— 练习说明 —
把下面所有记录中的文字逐行原样抄写下来，答案中略去图片。

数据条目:
== == ==
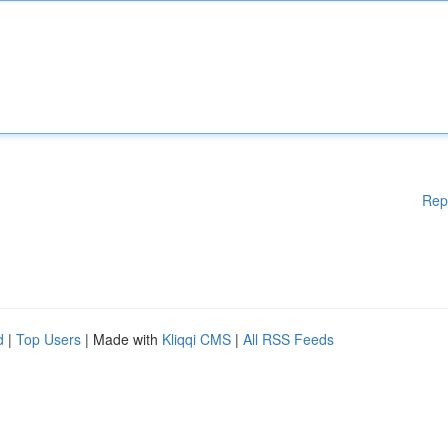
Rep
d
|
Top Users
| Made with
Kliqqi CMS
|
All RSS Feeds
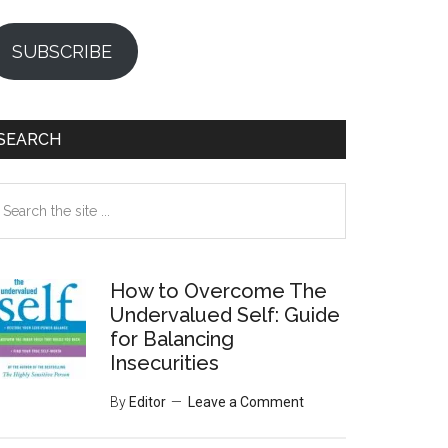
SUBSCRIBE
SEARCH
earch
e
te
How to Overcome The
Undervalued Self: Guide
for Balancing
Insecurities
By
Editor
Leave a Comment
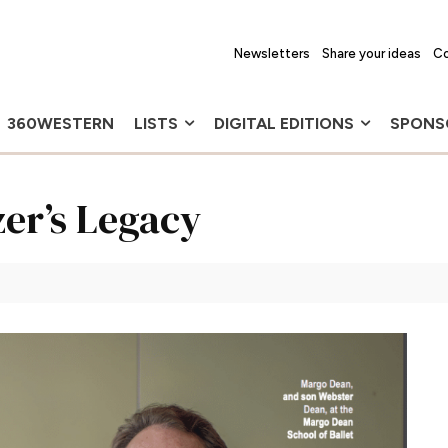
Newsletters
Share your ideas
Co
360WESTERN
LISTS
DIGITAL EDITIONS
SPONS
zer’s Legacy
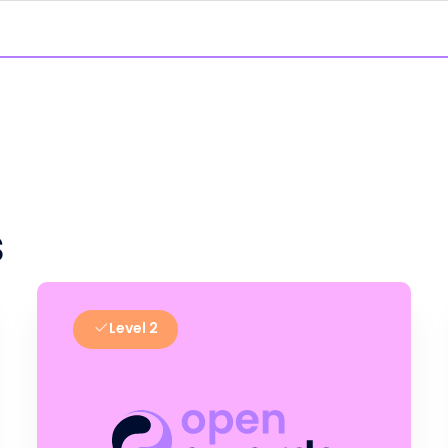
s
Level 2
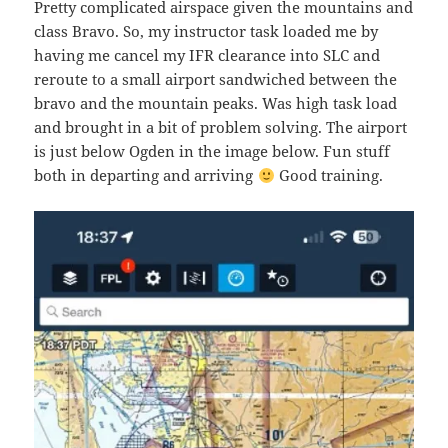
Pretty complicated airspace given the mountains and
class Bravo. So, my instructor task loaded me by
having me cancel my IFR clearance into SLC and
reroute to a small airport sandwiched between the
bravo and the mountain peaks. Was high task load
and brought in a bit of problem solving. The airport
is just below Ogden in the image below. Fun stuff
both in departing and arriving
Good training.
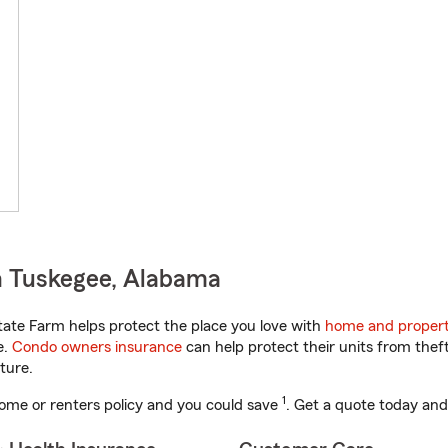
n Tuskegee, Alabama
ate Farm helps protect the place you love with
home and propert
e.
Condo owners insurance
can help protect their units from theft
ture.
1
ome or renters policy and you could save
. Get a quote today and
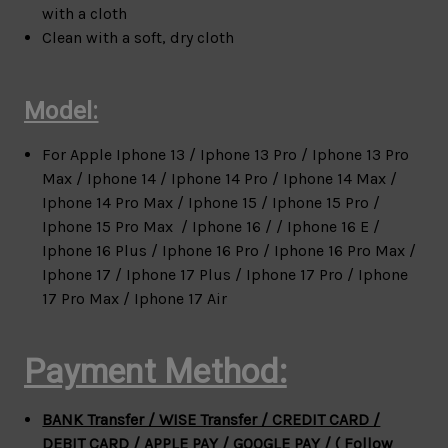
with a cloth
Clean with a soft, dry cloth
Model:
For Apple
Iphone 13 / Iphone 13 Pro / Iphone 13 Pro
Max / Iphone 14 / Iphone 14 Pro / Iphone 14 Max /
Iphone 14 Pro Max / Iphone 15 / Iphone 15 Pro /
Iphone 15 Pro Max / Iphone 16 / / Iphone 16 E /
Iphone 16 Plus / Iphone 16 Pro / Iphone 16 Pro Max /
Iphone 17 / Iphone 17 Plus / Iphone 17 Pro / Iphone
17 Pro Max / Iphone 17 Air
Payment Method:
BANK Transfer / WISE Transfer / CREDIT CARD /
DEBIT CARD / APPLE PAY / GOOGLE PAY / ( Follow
== == ==
— 答案栏 —
Rep
d
|
Top Users
| Made with
Kliqqi CMS
|
All RSS Feeds
SUBSCRIBE
SEARCH
earch
e
te
How to Overcome The
Undervalued Self: Guide
for Balancing
Insecurities
By
Editor
Leave a Comment
Newsletters
Share your ideas
Co
360WESTERN
LISTS
DIGITAL EDITIONS
SPONS
zer’s Legacy
s
Level 2
Pretty complicated airspace given the mountains and
class Bravo. So, my instructor task loaded me by
having me cancel my IFR clearance into SLC and
reroute to a small airport sandwiched between the
bravo and the mountain peaks. Was high task load
and brought in a bit of problem solving. The airport
is just below Ogden in the image below. Fun stuff
both in departing and arriving
Good training.
n Tuskegee, Alabama
ate Farm helps protect the place you love with
home and propert
e.
Condo owners insurance
can help protect their units from theft
ture.
1
ome or renters policy and you could save
. Get a quote today and
with a cloth
Clean with a soft, dry cloth
Model:
For Apple
Iphone 13 / Iphone 13 Pro / Iphone 13 Pro
Max / Iphone 14 / Iphone 14 Pro / Iphone 14 Max /
Iphone 14 Pro Max / Iphone 15 / Iphone 15 Pro /
Iphone 15 Pro Max / Iphone 16 / / Iphone 16 E /
Iphone 16 Plus / Iphone 16 Pro / Iphone 16 Pro Max /
Iphone 17 / Iphone 17 Plus / Iphone 17 Pro / Iphone
17 Pro Max / Iphone 17 Air
Payment Method:
BANK Transfer / WISE Transfer / CREDIT CARD /
DEBIT CARD / APPLE PAY / GOOGLE PAY / ( Follow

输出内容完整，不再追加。